Blaming a cryptographic key rotation system gone awry, Redmond said Azure AD is in a "multi-phase effort to apply additional protections to the backend Safe Deployment Process (SDP) system to prevent a class of risks including this problem", adding "we understand how incredibly impactful and unacceptable this is".
Those efforts will wrap-up mid-2021, Microsoft said in an early Root Cause Analysis (RCA) on its Azure page.
The incident comes after a similar authentication-related outage in September 2020 that lasted 17 hours. European customers also saw a three-hour outage in October, and a 90-minute outage in December.
Microsoft said: "The first phase of those SDP changes is finished, and the second phase is in a very carefully staged deployment that will finish mid-year. The initial analysis does indicate that once that is fully deployed, it will prevent the type of outage that happened today, as well as the related incident in September 2020."
Azure Portal Outage: What happened?
Systems started failing after an error occurred in the rotation of keys used to support Azure AD’s use of OpenID, and other identity standard protocols for cryptographic signing operations.
"As part of standard security hygiene, an automated system, on a time-based schedule, removes keys that are no longer in use. Over the last few weeks, a particular key was marked as 'retain' for longer than normal to support a complex cross-cloud migration.
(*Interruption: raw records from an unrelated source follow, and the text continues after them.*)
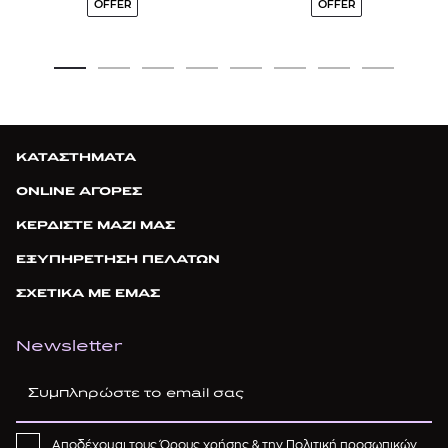
OFFER
OFFER
ΚΑΤΑΣΤΗΜΑΤΑ
ONLINE ΑΓΟΡΕΣ
ΚΕΡΔΙΣΤΕ ΜΑΖΙ ΜΑΣ
ΕΞΥΠΗΡΕΤΗΣΗ ΠΕΛΑΤΩΝ
ΣΧΕΤΙΚΑ ΜΕ ΕΜΑΣ
Newsletter
Αποδέχομαι τους
Όρους χρήσης
& την
Πολιτική προσωπικών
This exposed a bug where the automation incorrectly ignored that 'retain' state, leading it to remove that particular key", an early Microsoft RCA said.
"Metadata about the signing keys is published by Azure AD to a global location in line with Internet Identity standard protocols. Once the public metadata was changed at 19:00 UTC, applications using these protocols with Azure AD began to pick up the new metadata and stopped trusting tokens/assertions signed with the key that was removed. At that point, end-users were no longer able to access those applications.
After rollback, time to mitigation for individual applications varied to the range of server implementations that handle caching differently, Microsoft added, noting that "in [the] September incident, we also referred to our rollout of Azure AD backup authentication. That effort is progressing well. Unfortunately, it did not help in this case as it provided coverage for token issuance but did not provide coverage for token validation as that was dependent on the impacted metadata endpoint."